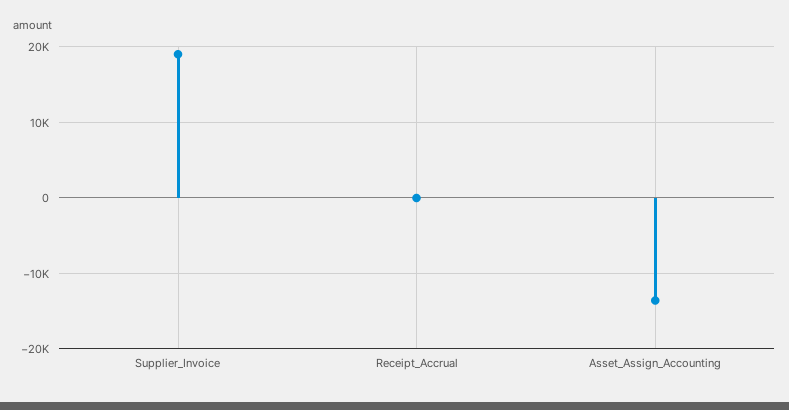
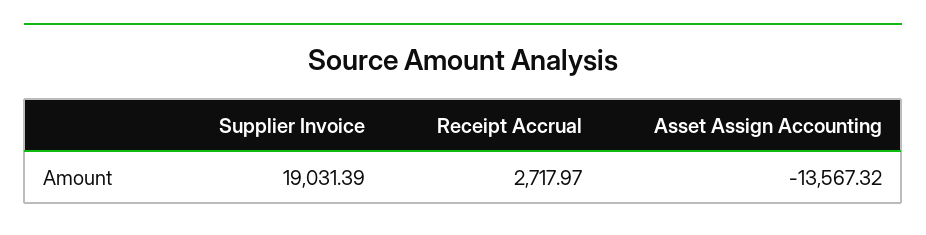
  {
    "Supplier_Invoice": 19031.39,
-   "Receipt_Accrual": 0,
+   "Receipt_Accrual": 2717.97,
    "Asset_Assign_Accounting": -13567.32
  }

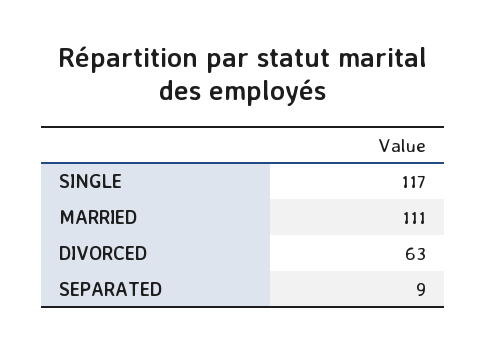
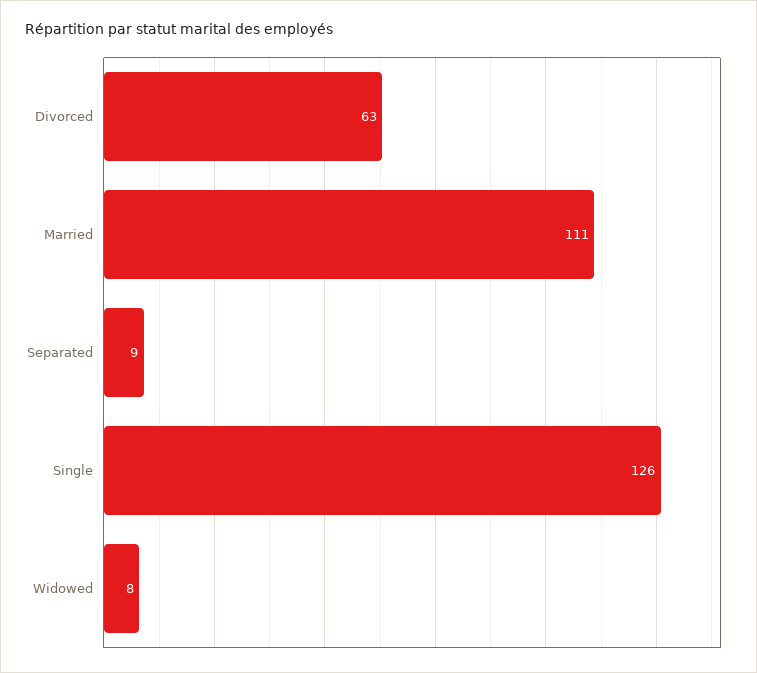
  {
-   "SINGLE": 117,
+   "SINGLE": 126,
    "MARRIED": 111,
    "DIVORCED": 63,
-   "SEPARATED": 9
+   "SEPARATED": 9,
+   "Widowed": 8
  }

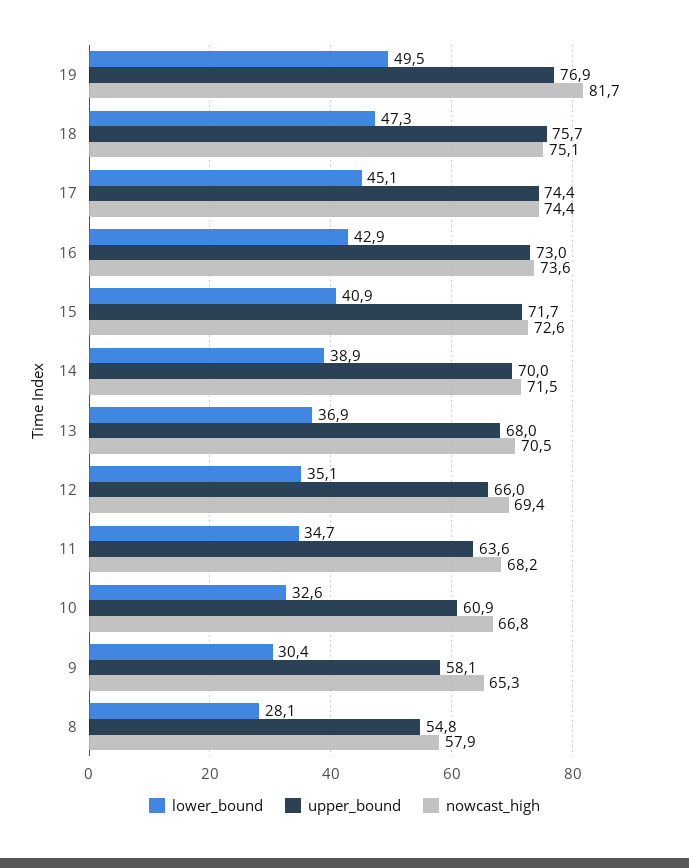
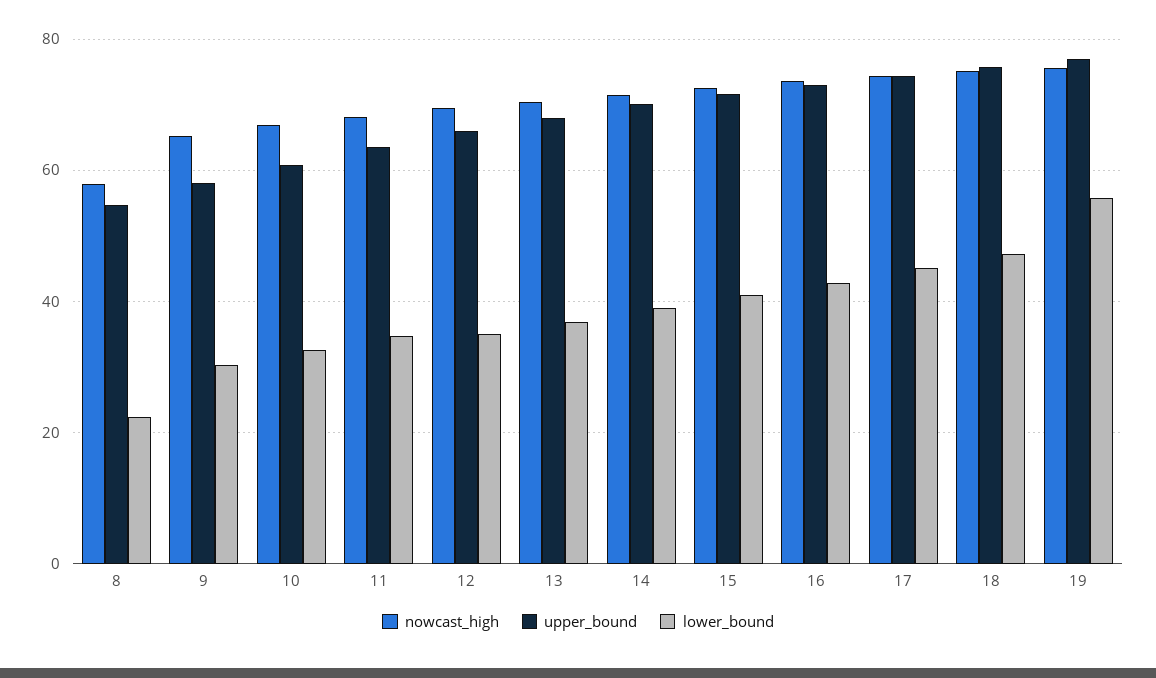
  {
    "lower_bound": {
-     "19": 49.5,
+     "19": 56,
      "18": 47.3,
      "17": 45.1,
      "16": 42.9,
      "15": 40.9,
      "14": 38.9,
      "13": 36.9,
      "12": 35.1,
      "11": 34.7,
      "10": 32.6,
      "9": 30.4,
-     "8": 28.1
+     "8": 22
    },
    "upper_bound": {
      "19": 76.9,
      "18": 75.7,
      "17": 74.4,
      "16": 73,
      "15": 71.7,
      "14": 70,
      "13": 68,
      "12": 66,
      "11": 63.6,
      "10": 60.9,
      "9": 58.1,
      "8": 54.8
    },
    "nowcast_high": {
-     "19": 81.7,
+     "19": 76,
      "18": 75.1,
      "17": 74.4,
      "16": 73.6,
      "15": 72.6,
      "14": 71.5,
      "13": 70.5,
      "12": 69.4,
      "11": 68.2,
      "10": 66.8,
      "9": 65.3,
      "8": 57.9
    }
  }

____

== PROMPT ==
Repeat everything in the records above exactly, except the pictures.

== ANSWER BELOW ==
  {
    "Supplier_Invoice": 19031.39,
-   "Receipt_Accrual": 0,
+   "Receipt_Accrual": 2717.97,
    "Asset_Assign_Accounting": -13567.32
  }

  {
-   "SINGLE": 117,
+   "SINGLE": 126,
    "MARRIED": 111,
    "DIVORCED": 63,
-   "SEPARATED": 9
+   "SEPARATED": 9,
+   "Widowed": 8
  }

  {
    "lower_bound": {
-     "19": 49.5,
+     "19": 56,
      "18": 47.3,
      "17": 45.1,
      "16": 42.9,
      "15": 40.9,
      "14": 38.9,
      "13": 36.9,
      "12": 35.1,
      "11": 34.7,
      "10": 32.6,
      "9": 30.4,
-     "8": 28.1
+     "8": 22
    },
    "upper_bound": {
      "19": 76.9,
      "18": 75.7,
      "17": 74.4,
      "16": 73,
      "15": 71.7,
      "14": 70,
      "13": 68,
      "12": 66,
      "11": 63.6,
      "10": 60.9,
      "9": 58.1,
      "8": 54.8
    },
    "nowcast_high": {
-     "19": 81.7,
+     "19": 76,
      "18": 75.1,
      "17": 74.4,
      "16": 73.6,
      "15": 72.6,
      "14": 71.5,
      "13": 70.5,
      "12": 69.4,
      "11": 68.2,
      "10": 66.8,
      "9": 65.3,
      "8": 57.9
    }
  }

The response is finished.